WHAT IS NEEDED ::
Copy out each line below that contains the word "logical".

PROVIDED RECORDS ::
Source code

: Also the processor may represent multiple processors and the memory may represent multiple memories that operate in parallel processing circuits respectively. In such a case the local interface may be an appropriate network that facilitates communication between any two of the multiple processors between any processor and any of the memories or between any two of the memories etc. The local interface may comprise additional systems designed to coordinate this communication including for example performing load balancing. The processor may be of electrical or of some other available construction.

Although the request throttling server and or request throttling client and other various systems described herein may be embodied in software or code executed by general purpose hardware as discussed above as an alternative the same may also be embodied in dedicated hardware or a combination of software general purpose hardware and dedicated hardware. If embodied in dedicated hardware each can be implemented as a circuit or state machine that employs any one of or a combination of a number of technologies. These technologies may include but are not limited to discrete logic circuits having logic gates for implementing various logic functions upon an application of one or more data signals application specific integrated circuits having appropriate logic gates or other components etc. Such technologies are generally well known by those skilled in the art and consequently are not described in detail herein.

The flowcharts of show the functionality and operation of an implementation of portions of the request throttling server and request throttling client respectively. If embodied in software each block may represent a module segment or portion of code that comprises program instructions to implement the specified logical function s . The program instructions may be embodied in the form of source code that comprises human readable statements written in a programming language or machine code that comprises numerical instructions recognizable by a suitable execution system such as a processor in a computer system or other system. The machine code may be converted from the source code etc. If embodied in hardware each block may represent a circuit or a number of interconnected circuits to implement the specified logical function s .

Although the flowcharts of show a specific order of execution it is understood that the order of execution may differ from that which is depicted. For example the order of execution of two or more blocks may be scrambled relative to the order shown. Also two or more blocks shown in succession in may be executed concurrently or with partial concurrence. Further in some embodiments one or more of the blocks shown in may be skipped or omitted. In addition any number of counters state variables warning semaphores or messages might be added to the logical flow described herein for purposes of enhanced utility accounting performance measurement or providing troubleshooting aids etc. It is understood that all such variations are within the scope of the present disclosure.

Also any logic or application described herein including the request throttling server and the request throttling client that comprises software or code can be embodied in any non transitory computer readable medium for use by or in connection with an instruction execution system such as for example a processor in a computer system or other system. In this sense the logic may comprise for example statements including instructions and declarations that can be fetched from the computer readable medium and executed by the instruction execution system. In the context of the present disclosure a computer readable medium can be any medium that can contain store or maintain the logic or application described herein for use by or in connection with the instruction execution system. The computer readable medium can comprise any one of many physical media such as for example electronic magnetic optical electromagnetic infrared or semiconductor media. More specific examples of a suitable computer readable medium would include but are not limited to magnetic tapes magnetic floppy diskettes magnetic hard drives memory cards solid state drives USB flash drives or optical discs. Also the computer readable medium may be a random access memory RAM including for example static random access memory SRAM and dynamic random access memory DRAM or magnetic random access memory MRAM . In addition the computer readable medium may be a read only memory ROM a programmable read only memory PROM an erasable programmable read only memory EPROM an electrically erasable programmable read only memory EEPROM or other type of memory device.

SOLUTION BELOW ::
The flowcharts of show the functionality and operation of an implementation of portions of the request throttling server and request throttling client respectively. If embodied in software each block may represent a module segment or portion of code that comprises program instructions to implement the specified logical function s . The program instructions may be embodied in the form of source code that comprises human readable statements written in a programming language or machine code that comprises numerical instructions recognizable by a suitable execution system such as a processor in a computer system or other system. The machine code may be converted from the source code etc. If embodied in hardware each block may represent a circuit or a number of interconnected circuits to implement the specified logical function s .
Although the flowcharts of show a specific order of execution it is understood that the order of execution may differ from that which is depicted. For example the order of execution of two or more blocks may be scrambled relative to the order shown. Also two or more blocks shown in succession in may be executed concurrently or with partial concurrence. Further in some embodiments one or more of the blocks shown in may be skipped or omitted. In addition any number of counters state variables warning semaphores or messages might be added to the logical flow described herein for purposes of enhanced utility accounting performance measurement or providing troubleshooting aids etc. It is understood that all such variations are within the scope of the present disclosure.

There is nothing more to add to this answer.